How many vertices does \({{\bf{B}}_{\bf{k}}}\) have? Prove that your answer is correct.

Short answer

Therefore, \({{\bf{B}}_{\bf{k}}}\) having \({{\bf{2}}^{\bf{k}}}\) vertices.

Step-by-step solution

General form

Principle of Binomial trees: The binomial trees \({{\bf{B}}_{\bf{i}}}\), \({\bf{i = 0,1,2,}}...{\bf{,}}\) are ordered rooted trees defined recursively:

Basis step: the binomial tree \({{\bf{B}}_0}\) is the tree with a single vertex.

Recursive step: Let k be a nonnegative integer. To construct the binomial tree \({{\bf{B}}_{{\bf{k + 1}}}}\), add a copy of \({{\bf{B}}_{\bf{k}}}\) to a second copy of \({{\bf{B}}_{\bf{k}}}\)by adding an edge that makes the root of the first copy of \({{\bf{B}}_{\bf{k}}}\) the leftmost child of the root of the second copy of \({{\bf{B}}_{\bf{k}}}\).

Principle of Mathematical induction: To prove that \({\bf{P}}\left( {\bf{n}} \right)\) is true for all positive integers n, where \({\bf{P}}\left( {\bf{n}} \right)\) is a propositional function, we complete two steps:

Basis step: We verify that\({\bf{P}}\left( 1 \right)\) is true.

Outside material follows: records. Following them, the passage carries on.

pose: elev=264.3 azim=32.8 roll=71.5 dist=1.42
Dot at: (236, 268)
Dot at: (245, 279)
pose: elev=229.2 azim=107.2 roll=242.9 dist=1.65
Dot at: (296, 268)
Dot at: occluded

Inductive step: We show that the conditional statement \({\bf{P}}\left( {\bf{k}} \right) \to {\bf{P}}\left( {{\bf{k + 1}}} \right)\) is true for all positive integers k.

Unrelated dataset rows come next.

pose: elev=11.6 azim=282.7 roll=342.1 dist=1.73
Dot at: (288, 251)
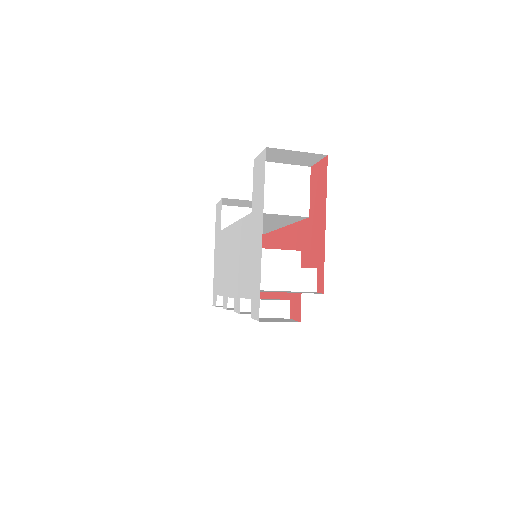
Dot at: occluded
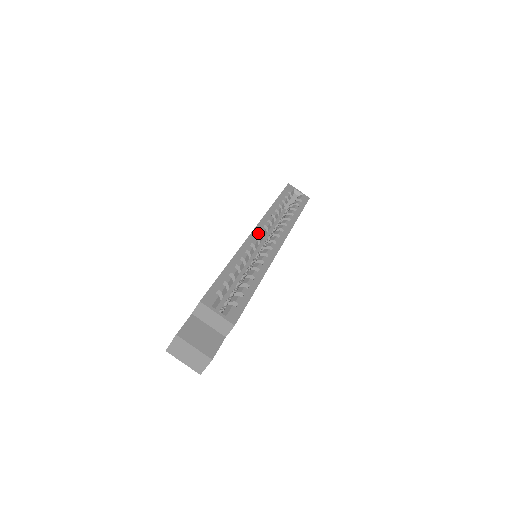
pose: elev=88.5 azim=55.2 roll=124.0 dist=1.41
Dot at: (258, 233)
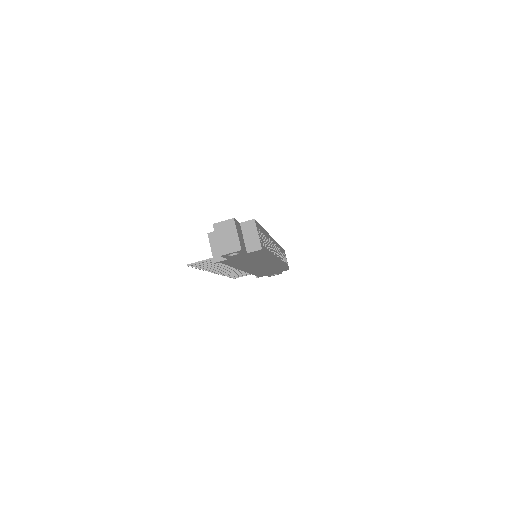
Dot at: (273, 242)
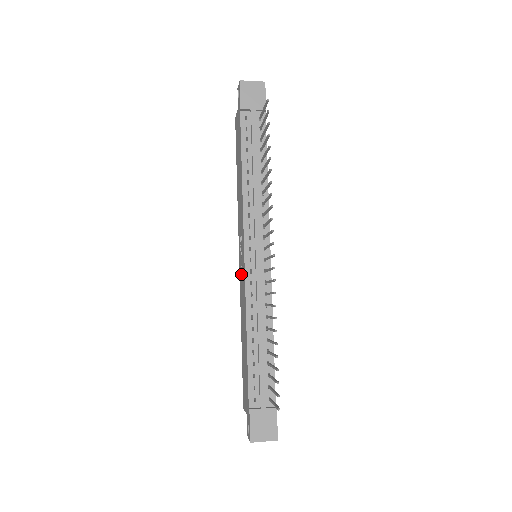
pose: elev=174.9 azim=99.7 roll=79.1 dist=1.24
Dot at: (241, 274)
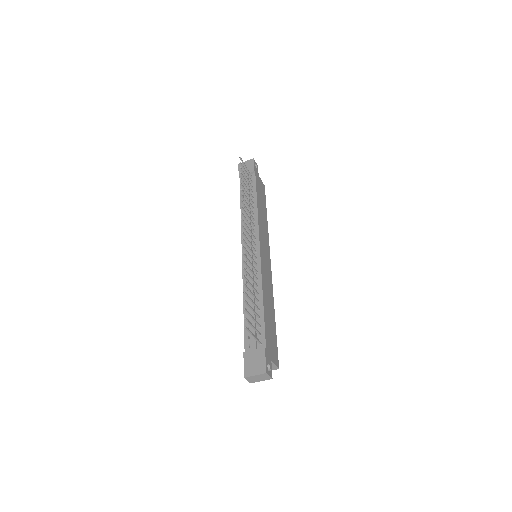
Dot at: occluded
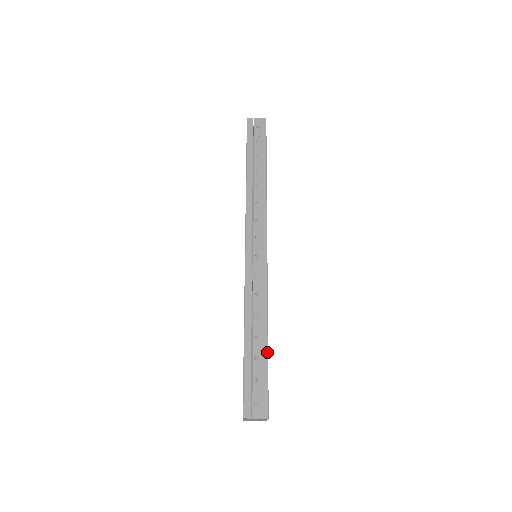
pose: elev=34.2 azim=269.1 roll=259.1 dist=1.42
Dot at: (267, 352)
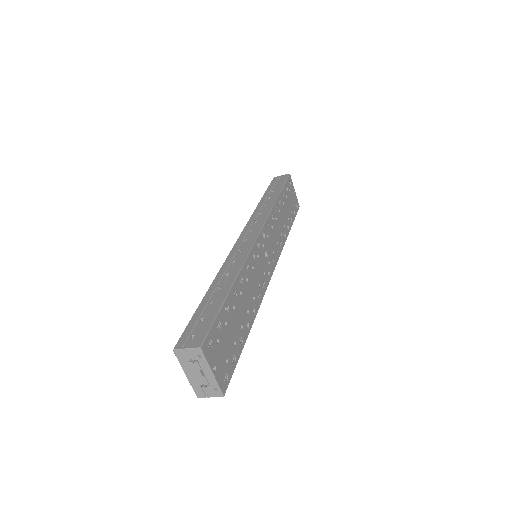
Dot at: (225, 298)
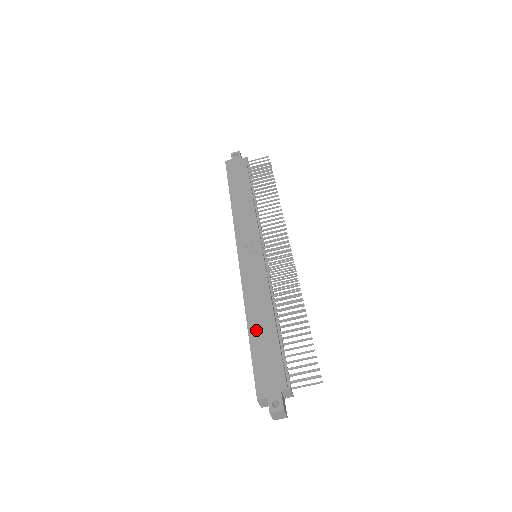
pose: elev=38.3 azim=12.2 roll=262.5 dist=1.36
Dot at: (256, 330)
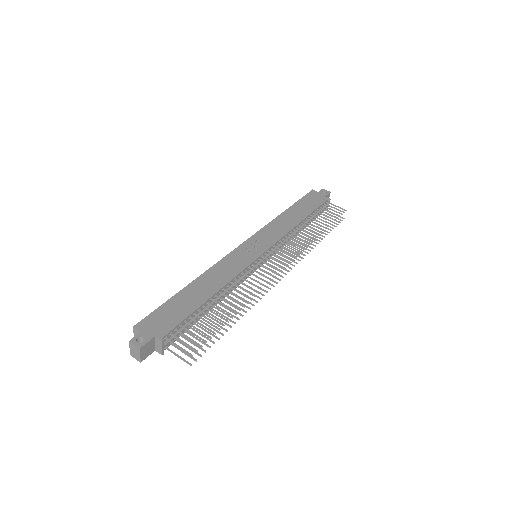
Dot at: (192, 290)
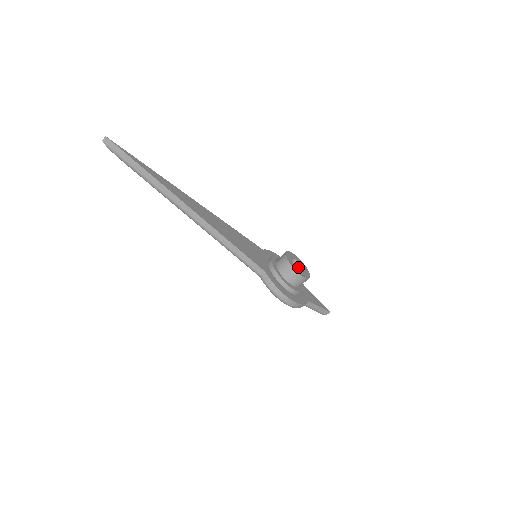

Estimation of the number of vertices.

Referring Exercise 13: The graph trees is shown below.

Now, estimate the number of vertices in the first 5 binomial trees.

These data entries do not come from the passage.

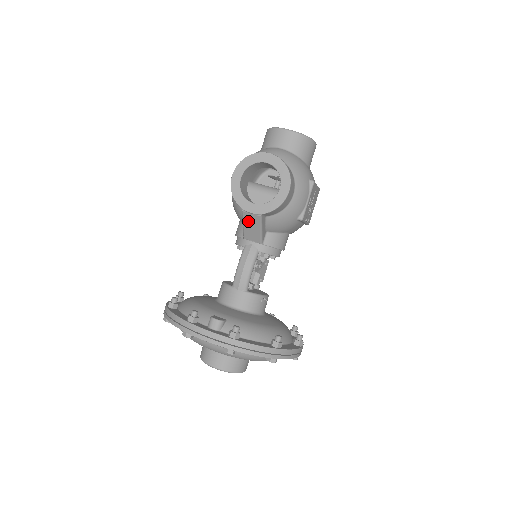
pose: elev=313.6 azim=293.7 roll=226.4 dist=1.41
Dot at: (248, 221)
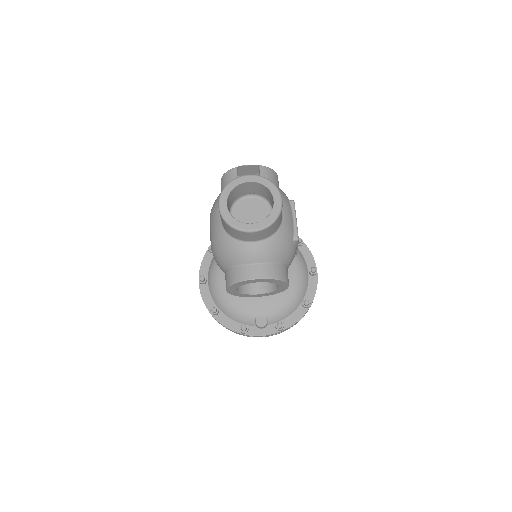
Dot at: occluded
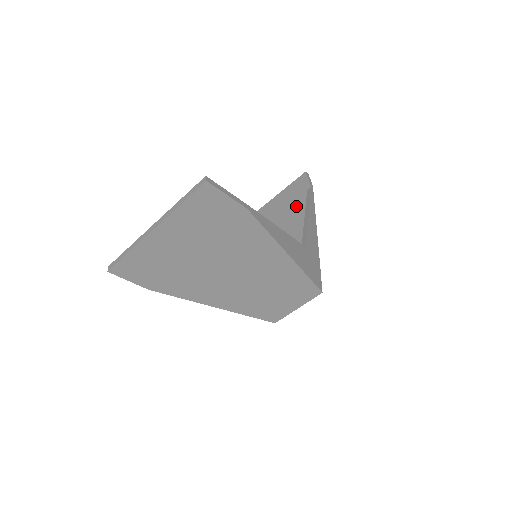
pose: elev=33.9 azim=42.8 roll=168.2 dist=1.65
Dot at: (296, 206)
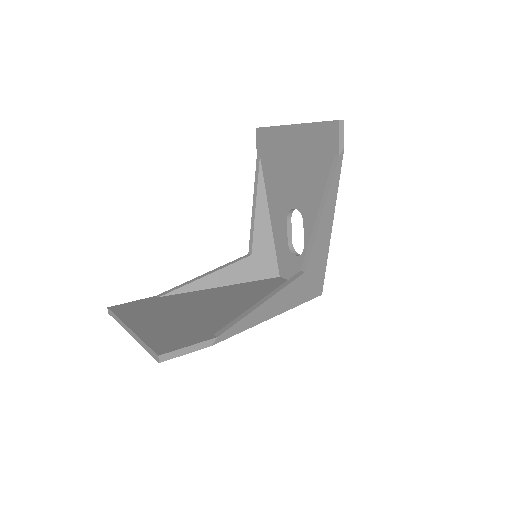
Dot at: (318, 168)
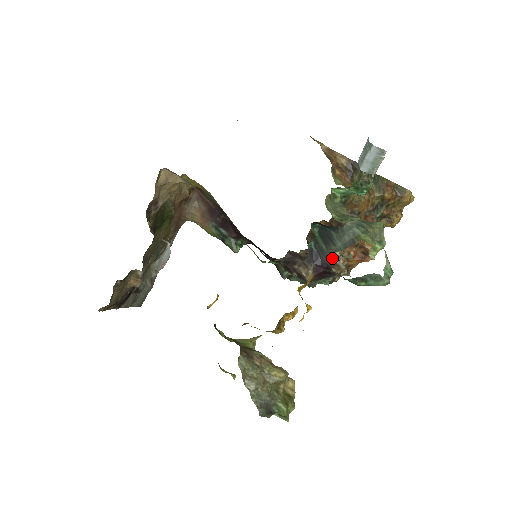
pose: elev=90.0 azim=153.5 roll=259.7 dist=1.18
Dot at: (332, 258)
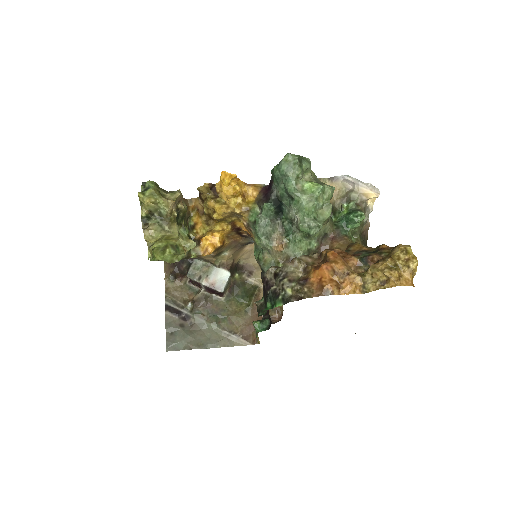
Dot at: occluded
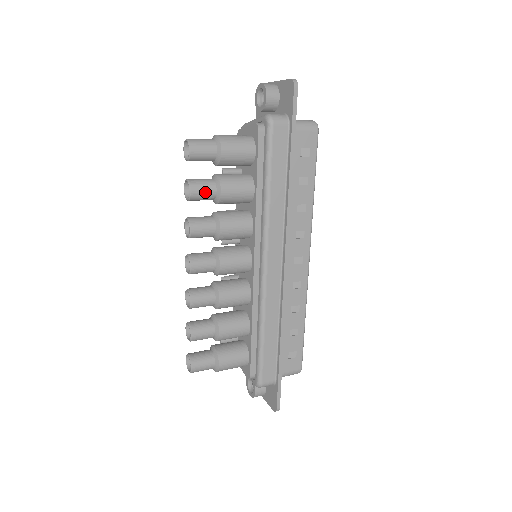
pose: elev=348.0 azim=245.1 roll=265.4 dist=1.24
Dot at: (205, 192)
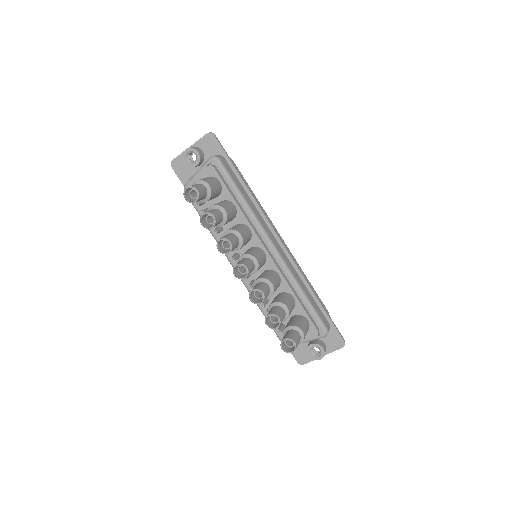
Dot at: (219, 215)
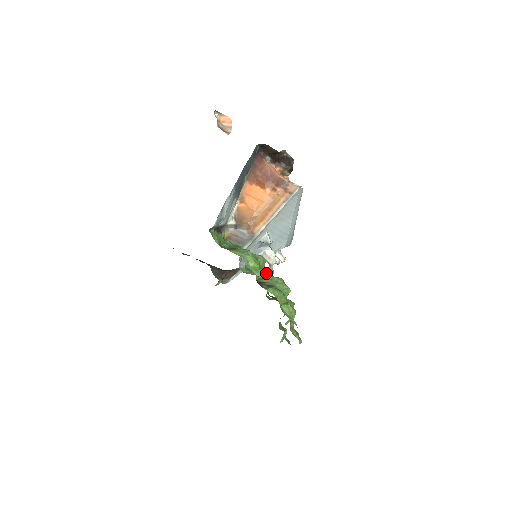
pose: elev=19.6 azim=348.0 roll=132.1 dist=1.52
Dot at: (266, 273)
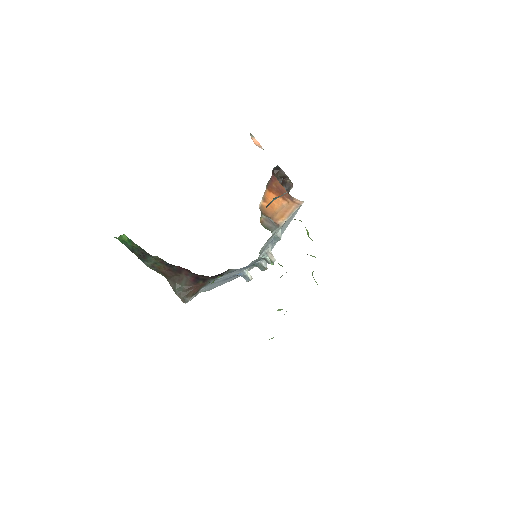
Dot at: occluded
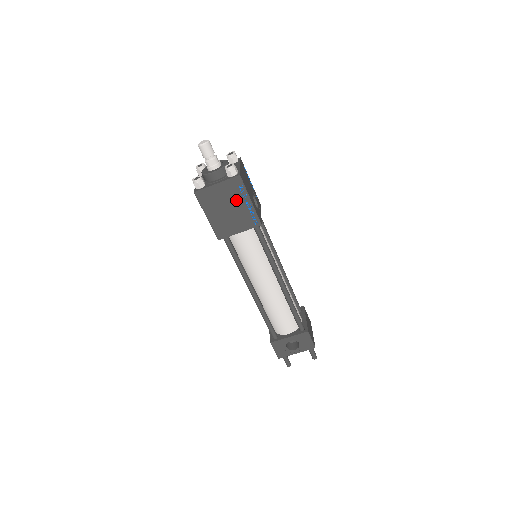
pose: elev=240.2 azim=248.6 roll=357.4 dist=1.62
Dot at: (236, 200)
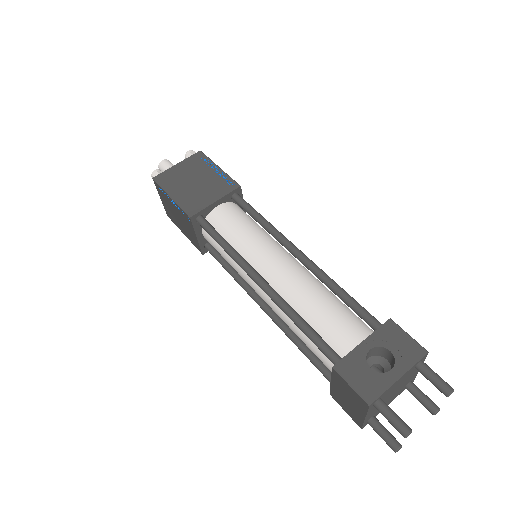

Since, \({{\bf{B}}_0}\) has 1 vertex. That is, \({\bf{1 = }}{{\bf{2}}^{\bf{0}}}\). And \({{\bf{B}}_1}\) has 2 vertices. That is, \({\bf{2 = }}{{\bf{2}}^{\bf{1}}}\).

Similarly, the number of vertices of \({{\bf{B}}_{\bf{k}}}\) has \({2^{\bf{k}}}\) vertices.

Proof the answer

To prove: \({{\bf{B}}_{\bf{k}}}\) has \({2^{\bf{k}}}\) vertices.

Prove that by using induction method.

Let \({\bf{P}}\left( {\bf{n}} \right)\) be “\({{\bf{B}}_{\bf{n}}}\) has\({2^{\bf{n}}}\) vertices.”

Basis step:

Put \({\bf{n = 0}}\).

Then, \({{\bf{B}}_0}\)has exactly one vertex and \({{\bf{2}}^{\bf{0}}}{\bf{ = 1}}\).

Thus \({\bf{P}}\left( {\bf{0}} \right)\) is true.

Inductive step:

Let \({\bf{P}}\left( {\bf{k}} \right)\)be true. Thus \({{\bf{B}}_{\bf{k}}}\)has \({2^{\bf{k}}}\) vertices.

We need to prove that \({\bf{P}}\left( {{\bf{k + 1}}} \right)\)is true.

Since, \({{\bf{B}}_{{\bf{k + 1}}}}\)consists of two copies of \({{\bf{B}}_{\bf{k}}}\). Thus \({{\bf{B}}_{{\bf{k + 1}}}}\) has \({\bf{2}}*{{\bf{2}}^{\bf{k}}}{\bf{ = }}{{\bf{2}}^{{\bf{k + 1}}}}\)vertices.

So, \({\bf{P}}\left( {{\bf{k + 1}}} \right)\)is true.

Conclusion: So, \({{\bf{B}}_{\bf{k}}}\) has \({2^{\bf{k}}}\) vertices.

Hence proved.